== Exercise objective ==
All lines from the one holding "input wire [7:0] in;" down to the last line of the entries are to be reproduced exactly, with no other lines.

== Records for the task ==
[Start of section]

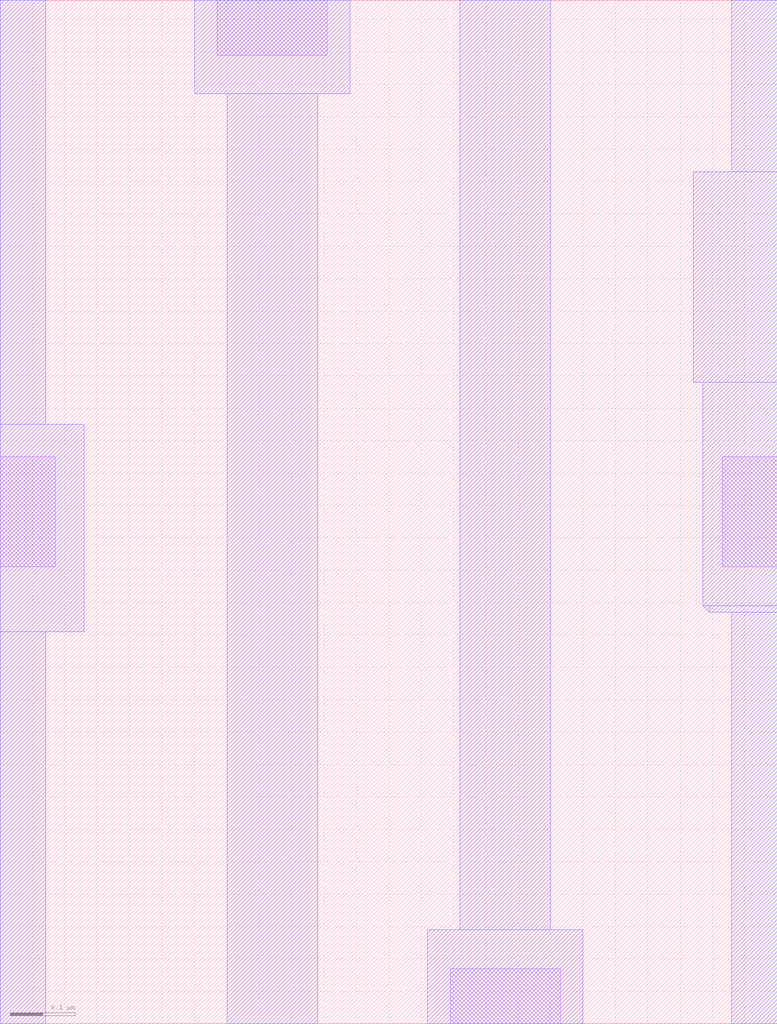
<source format=lef>
VERSION 5.7 ;
  NOWIREEXTENSIONATPIN ON ;
  DIVIDERCHAR "/" ;
  BUSBITCHARS "[]" ;
MACRO sky130_fd_bd_sram__sram_sp_cell_metopt1
  CLASS BLOCK ;
  FOREIGN sky130_fd_bd_sram__sram_sp_cell_metopt1 ;
  ORIGIN 0.000 0.000 ;
  SIZE 1.200 BY 1.580 ;
  OBS
      LAYER li1 ;
        RECT 0.335 1.495 0.505 1.580 ;
        RECT 0.000 0.705 0.085 0.875 ;
        RECT 1.115 0.705 1.200 0.875 ;
        RECT 0.695 0.000 0.865 0.085 ;
      LAYER met1 ;
        RECT 0.000 0.925 0.070 1.580 ;
        RECT 0.300 1.435 0.540 1.580 ;
        RECT 0.000 0.605 0.130 0.925 ;
        RECT 0.000 0.000 0.070 0.605 ;
        RECT 0.350 0.000 0.490 1.435 ;
        RECT 0.710 0.145 0.850 1.580 ;
        RECT 1.130 1.315 1.200 1.580 ;
        RECT 1.070 0.990 1.200 1.315 ;
        RECT 1.085 0.645 1.200 0.990 ;
        POLYGON 1.085 0.645 1.095 0.645 1.095 0.635 ;
        RECT 1.095 0.635 1.200 0.645 ;
        RECT 0.660 0.000 0.900 0.145 ;
        RECT 1.130 0.000 1.200 0.635 ;
  END
END sky130_fd_bd_sram__sram_sp_cell_metopt1
END LIBRARY


</source>
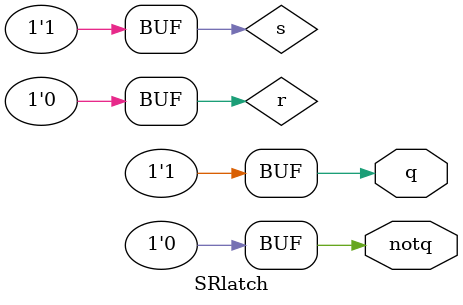
<source format=v>
module SRlatch(q,notq);
    //input wire s, r;
    output wire q, notq;
    wire s, r;
    assign s = 1'b1;
    assign r = 1'b0;
    // SRlatch
    assign q     = ~(r | notq);
    assign notq  = ~(s | q);
    
endmodule
</source>
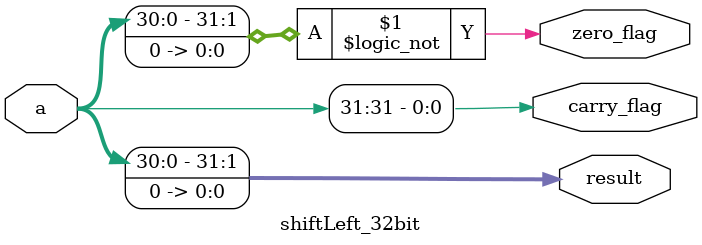
<source format=sv>
module shiftLeft_32bit(
  input logic [31:0] a,
  output logic [31:0] result,
  output logic zero_flag,
  output logic carry_flag
);

	assign result[0] = 1'b0;
  assign result[1] = a[0];
  assign result[2] = a[1];
  assign result[3] = a[2];
  assign result[4] = a[3];
  assign result[5] = a[4];
  assign result[6] = a[5];
  assign result[7] = a[6];
  assign result[8] = a[7];
  assign result[9] = a[8];
  assign result[10] = a[9];
  assign result[11] = a[10];
  assign result[12] = a[11];
  assign result[13] = a[12];
  assign result[14] = a[13];
  assign result[15] = a[14];
  assign result[16] = a[15];
  assign result[17] = a[16];
  assign result[18] = a[17];
  assign result[19] = a[18];
  assign result[20] = a[19];
  assign result[21] = a[20];
  assign result[22] = a[21];
  assign result[23] = a[22];
  assign result[24] = a[23];
  assign result[25] = a[24];
  assign result[26] = a[25];
  assign result[27] = a[26];
  assign result[28] = a[27];
  assign result[29] = a[28];
  assign result[30] = a[29];
  assign result[31] = a[30];


  // Set zero flag
  assign zero_flag = (result == 32'b00000000000000000000000000000000);

  // Set carry flag based on the value of the MSB of input 'a'
  assign carry_flag = (a[31] == 1'b1);

endmodule
</source>
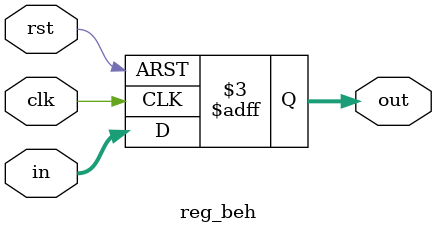
<source format=v>
module reg_beh (in,out,rst,clk);
input wire clk;
input wire rst;
input wire [7:0] in;
output reg [7:0] out;


 always @(posedge clk or negedge rst) 
 begin
 if (~rst)
 begin
 out <= 8'b0;
 end 
 else 
 begin
 out <=in;
 end
 end

endmodule
</source>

[End of section]

== Your response ==
input wire [7:0] in;
output reg [7:0] out;


 always @(posedge clk or negedge rst) 
 begin
 if (~rst)
 begin
 out <= 8'b0;
 end 
 else 
 begin
 out <=in;
 end
 end

endmodule
</source>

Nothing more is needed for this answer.